Traditional surveillance practices constitute reporting by physicians, veterinarians, infection control practitioners, laboratory personnel, and medical examiners followed by epidemiological and laboratory investigation. This method involves two stages:

– the patient recognizing the symptoms and seeking treatment before diagnosis
– the health authorities alerting the authorities about these developments through their health networks

This is an expensive and time consuming method and results in a lag in detecting an emerging infectious disease. Digital surveillance, on the other hand, works faster and is more efficient and cost-effective. According to the recent study, detecting the 2005-06 “bird flu” outbreak would have been possible at least two weeks earlier if the authorities had relied on search engine algorithms such as Google Trends and Google Insights rather than the traditional technique.

Real-time disease surveillance

Last year, a report published in ScienceDaily said that innovative new techniques with the help of news websites, blogs, and social media are being developed to track the spread of infectious diseases.
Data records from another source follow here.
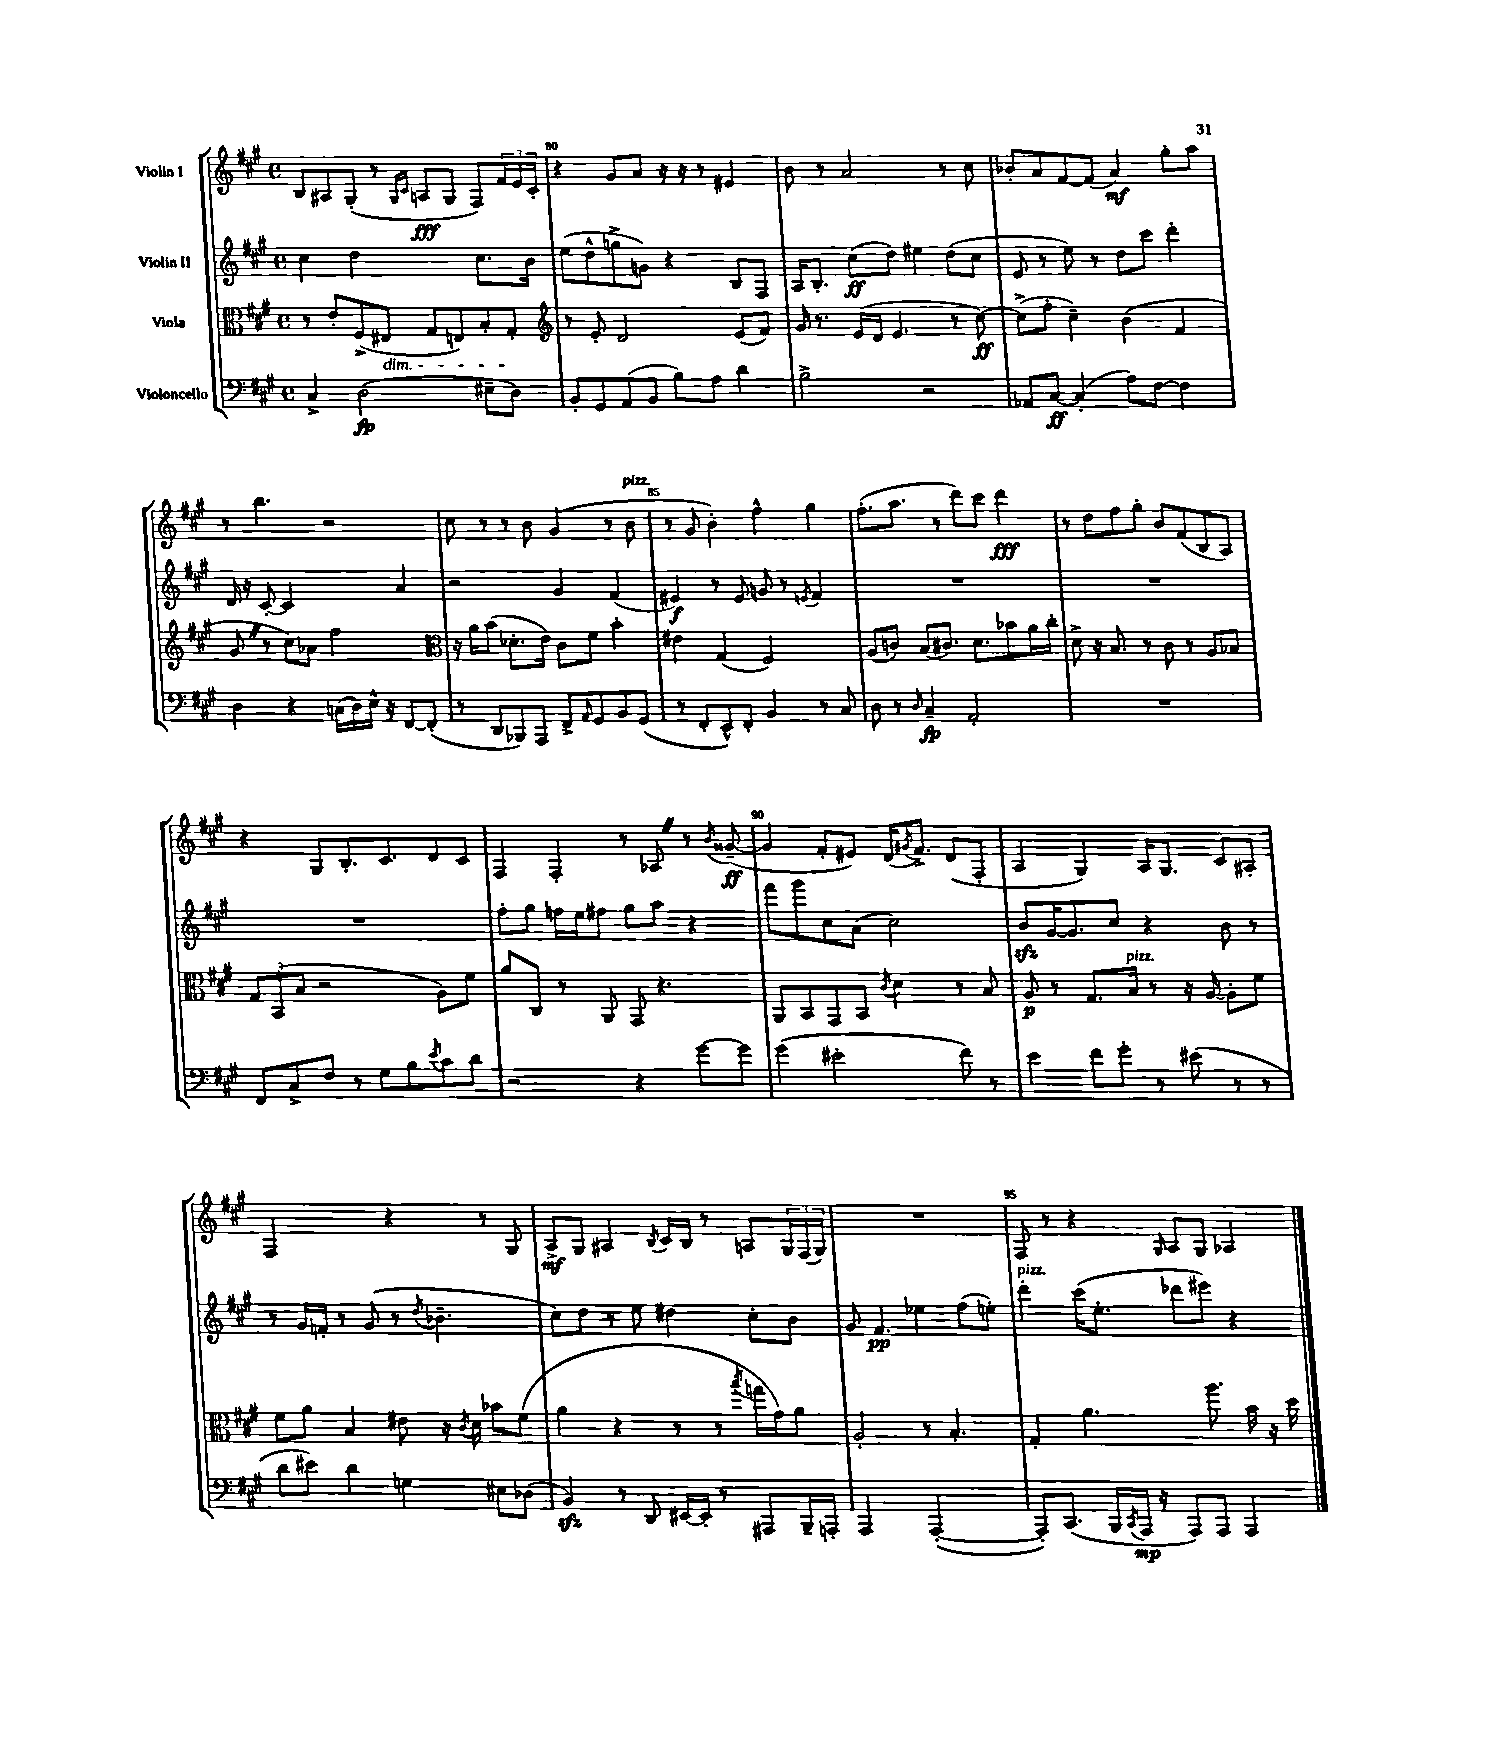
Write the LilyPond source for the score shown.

<<
\new StaffGroup <<
\new Staff = "s0" \with { instrumentName = "Violin I" } {
    \clef treble \key a \major \defaultTimeSignature \time 4/4
    b8 ais8 gis8-.( r8 \grace { gis16 cis'16 } a8\fff gis8 fis8) \tuplet 3/2 { fis'16 e'16 cis'16-. } |
    r4 gis'8 a'8 r16 r16 r8 eis'4 |
    b'8 r8 a'2 r8 cis''8 |
    bes'8-. a'8 fis'8~ fis'8( a'4\mf) gis''8-. a''8 |
    r8 b''4. r2 |
    cis''8 r8 r8 b'8 gis'4( r8 b'8^\markup { \italic "pizz." } |
    r8 gis'8 b'4-.) fis''4-^ gis''4 |
    fis''8.-.( a''8. r8 d'''8) cis'''8 d'''4\fff |
    r8 d''8 fis''8 gis''8-. b'8 fis'8( b8 a8) |
    r4 gis8 b8.-. cis'8. d'8 cis'8 |
    fis4 fis4-. r8 aes8 \once \override BreathingSign.text = \markup { \musicglyph "scripts.caesura.straight" } \breathe r8 \acciaccatura { b'8 } gisis'8~--\ff( |
    gisis'4 fis'8-. eis'8) d'16( \acciaccatura { gis'8 } fis'8.->) d'8( fis8-. |
    a4 gis4) a16 gis8. cis'8 ais8-. |
    fis2 r4 r8 gis8 |
    a8->\mf gis8 ais4 \acciaccatura { b8 } cis'16 b16 r8 a8 \tuplet 3/2 { gis16 fis16( gis16) } |
    R1 |
    fis8 r8 r4 \grace { gis16 } a8 gis8 aes4 \bar "|." |
}
\new Staff = "s1" \with { instrumentName = "Violin II" } {
    \clef treble \key a \major \defaultTimeSignature \time 4/4
    cis''4 d''2 cis''8. b'16 |
    e''8( d''8-^ g''8-> g'8) r4 b8 fis8 |
    a16 b8.-. cis''8\ff( d''8) eis''4 d''8( cis''8 |
    e'8 r8 e''8) r8 d''8 cis'''8 d'''4-. |
    d'16 r16 cis'8~-. cis'2 a'4 |
    r2 gis'4 fis'4( |
    eis'4\f) r8 eis'8 g'8 r8 \acciaccatura { e'8 } fis'4 |
    R1 |
    R1 |
    R1 |
    fis''8-. gis''8 f''16 e''16 fis''8 gis''8 a''8 r4 |
    fis'''8 gis'''8 cis''8 a'8( cis''2) |
    b'8\sfz gis'16~ gis'8. cis''8 r4 b'8 r8 |
    r8 gis'16 f'16-. r8 gis'8( r8 \acciaccatura { d''8 } bes'4.-- |
    cis''8) d''8 r8 e''8 dis''4 cis''8-. b'8 |
    gis'8 fis'4.\pp ees''4 fis''8( e''8-.) |
    d'''4-.^\markup { \italic "pizz." } cis'''16( e''8.-. des'''8 eis'''8) r4 \bar "|." |
}
\new Staff = "s2" \with { instrumentName = "Viola" } {
    \clef alto \key a \major \defaultTimeSignature \time 4/4
    r8 e'8-. fis8->( eis8\dim gis8 e8) b8-. gis8-.\! |
    \clef treble r8 e'8-. d'2 e'8( fis'8) |
    gis'16 r8. e'16( d'16 e'4. r8 cis''8~\ff) |
    cis''8->( fis''8-. cis''4--) b'4( fis'4 |
    gis'8 \once \override BreathingSign.text = \markup { \musicglyph "scripts.caesura.straight" } \breathe r8 cis''8) aes'8 fis''2 |
    \clef alto r16 a'16 b'8( des'8.-. e'16) cis'8 fis'8 b'4-. |
    eis'4 gis4( fis2) |
    a8( c'8) b8( cis'8.) d'8. bes'8 a'16 cis''16-. |
    d'8-> r16 b8. r8 cis'8 r8 a8 bes8 |
    \tuplet 3/2 { gis8 b,8( b8 } r2 a8) fis'8 |
    a'8 cis8 r8 a,8 gis,8 r4. |
    a,8 b,8 gis,8 b,8 \acciaccatura { cis'8 } d'4 r8 b8 |
    a8\p r8 gis8. b16^\markup { \italic "pizz." } r8 r16 a16~ a8-. fis'8 |
    fis'8 a'8 b4 eis'8 r16 \acciaccatura { cis'8 } d'16 bes'8 fis'8( |
    a'4 r4 r8 r8 \acciaccatura { b''8 } g''16 gis'16) a'8 |
    a2-. r8 b4.-. |
    gis4-. a'4. a''8. b'16 r16 d''16 \bar "|." |
}
\new Staff = "s3" \with { instrumentName = "Violoncello" } {
    \clef bass \key a \major \defaultTimeSignature \time 4/4
    cis4-> d2\fp( eis8-- d8) |
    b,8-. gis,8 a,8( b,8 b8) a8 d'4 |
    b2-> r2 |
    aes,8 cis8~\ff cis4-.( a8) fis8~ fis4 |
    d4 r4 c16( d16) e16-^ r16 fis,8~ fis,8-.( |
    r8 d,8 bes,,8) a,,8 fis,8-> \grace { a,16 } gis,8 b,8 gis,8( |
    r8 fis,8-. e,8-^) fis,8-. b,4 r8 cis8 |
    d8 r8 \grace { d16 } cis4--\fp a,2-. |
    R1 |
    fis,8 cis8-> fis8 r8 gis8 b8 \acciaccatura { e'8 } cis'8 d'8 |
    r2 r4 gis'8~ gis'8 |
    gis'4( eis'2-. fis'8) r8 |
    e'4 fis'8 gis'8-. r8 eis'8( r8 r8 |
    d'8 eis'8) d'4 g4 eis8 des8( |
    b,4\sfz) r8 d,8 eis,16~ eis,16-. r8 ais,,8 b,,16-- a,,16-. |
    a,,2 a,,2~-.( |
    a,,8-.) cis,8.( b,,16 \acciaccatura { cis,8 } a,,16\mp r16 a,,8) a,,8 a,,4 \bar "|." |
}
>>
>>
\layout { \context { \Score currentBarNumber = #79 \override BarNumber.break-visibility = ##(#f #t #t) barNumberVisibility = #(every-nth-bar-number-visible 5) } }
Real-time detection of epidemics is done by mining data shared by people regarding their experience and opinions on health-related topics such as personal health issues, symptoms, treatments, and side-effects. The latest study found social media and micoblogs such as Twitter and Facebook could prove effective in identifying disease outbreaks.

Another instance where digital data mining proved effective was in the case of detecting severe acute respiratory syndrome (SARS), a serious form of pneumonia identified in 2003 that infected thousands of people around the world. The outbreak of SARS was detected by a digital data collection network more than two months before it was reported by the World Health Organization (WHO).
Early detection using a digital disease surveillance system is extremely useful:

* It helps reduce and prevent the spread of epidemics
* Public health authorities get alerted on the situation and adopt adequate risk management strategies including provision of medication
* Patients and doctors can make more informed decisions

Web data mining to build a real-time infectious disease predictor

According to the researchers, it is possible to construct a real-time infectious disease predictor by blending approaches such as aggregator websites, social media, and search engines along with other factors such as climate and temperature.

Today advanced data mining software is available to comb data and extract useful information from it. Once the data is captured, it is subjected to data cleansing. Cleansed data is tagged and labeled in data sets to glean valuable information. Detecting, monitoring and controlling infectious diseases is a worldwide concern and future research should focus on finding ways to use the new Internet-based disease surveillance systems on a global scale.